When I lost my arm – I lost my career, my position and my sense of identity. All I had ever done career wise was play baseball. Who was I if I was not a pro baseball player? It was a long, painful and difficult journey to identify the real Dave Dravecky.



But for me the journey did not begin right away. Part of the reason was because I did not take the time to mourn the loss of my arm – that would have been the emotionally healthy step to take. But oh no – not me! Instead, I had a cavalier attitude about it. Before the amputation, I jokingly waved my left arm in the air – pretending that it was saying goodbye. After the amputation, I thrust myself into travel and speaking to prove that I could overcome this loss.



The truth was I did not want to face the pain and the reality of the loss and the fact that I was a changed person. The questions of who I was and where do I go from here – could not be held at bay any longer. Jan continued to say to me …



The only way to heal from the pain of losses suffered
is to go through the pain.
There is no way around it.
You can stuff it – you can dodge it.
But eventually, you will have to face it.
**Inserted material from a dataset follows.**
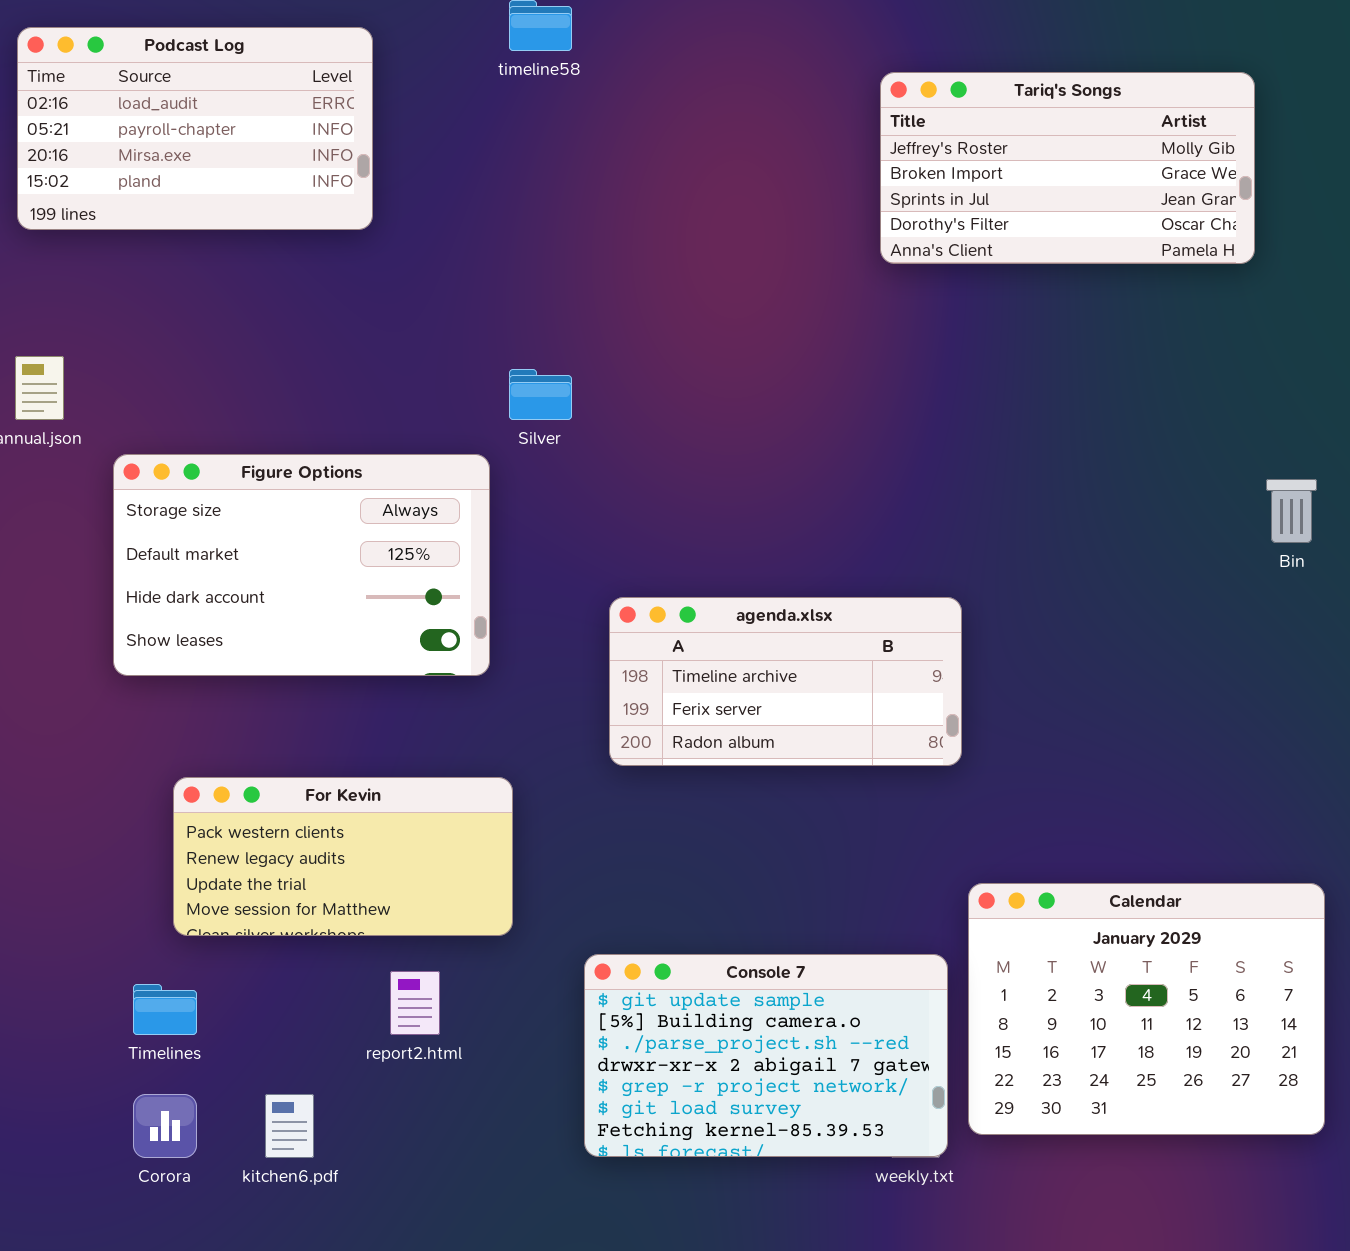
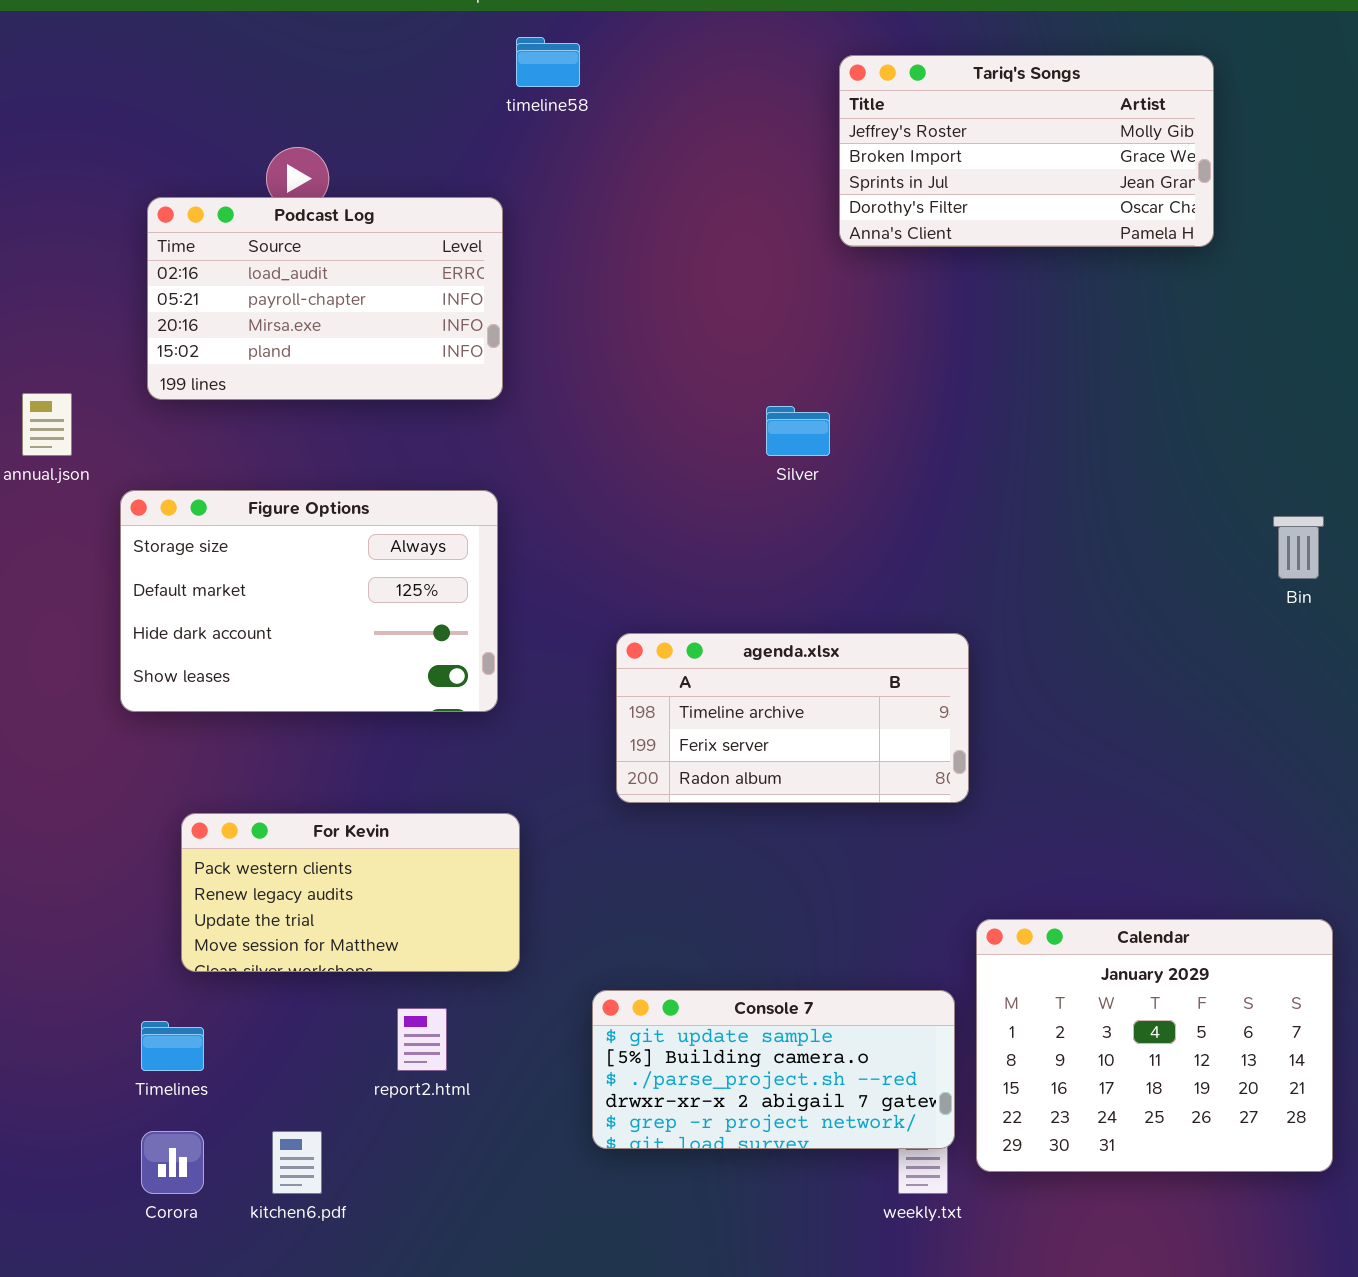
Podcast Log: [17,27,373,230] -> [147,197,503,400], moved
Tariq's Songs: [880,72,1255,264] -> [839,55,1214,247], moved
Silver: [509,369,572,420] -> [766,406,830,456], moved
Console 7: [584,954,948,1157] -> [592,990,955,1149], resized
When I started to take the first step by asking those questions instead of ignoring them, I was surprised to discover that so much of my identity was wrapped up in that arm and what it was capable of doing. My arm had brought me joy, worth, status and had provided a wonderful lifestyle. I had lost all of these when I lost my arm. Until I came face to face with the personal losses that came with the physical loss of my arm – I was awash in a storm of denial and depression.



If I have learned anything through the loss of my arm it is that ignoring the loss and not taking the time to mourn that loss was a huge boulder on my path to discovering who I truly was. So step one for me was to remove that boulder by honestly facing my pain and loss and then moving on with God.



Oswald Chambers wrote in My Utmost for His Highest …



“Beware of harking back to what you once were when God wants you to be something you’ve never been.”



If we allow God to work through our losses He will always teach us something that will bring us closer to Him and make us more like Him. And that is anything but loss. It is incredible how much we gain through our losses.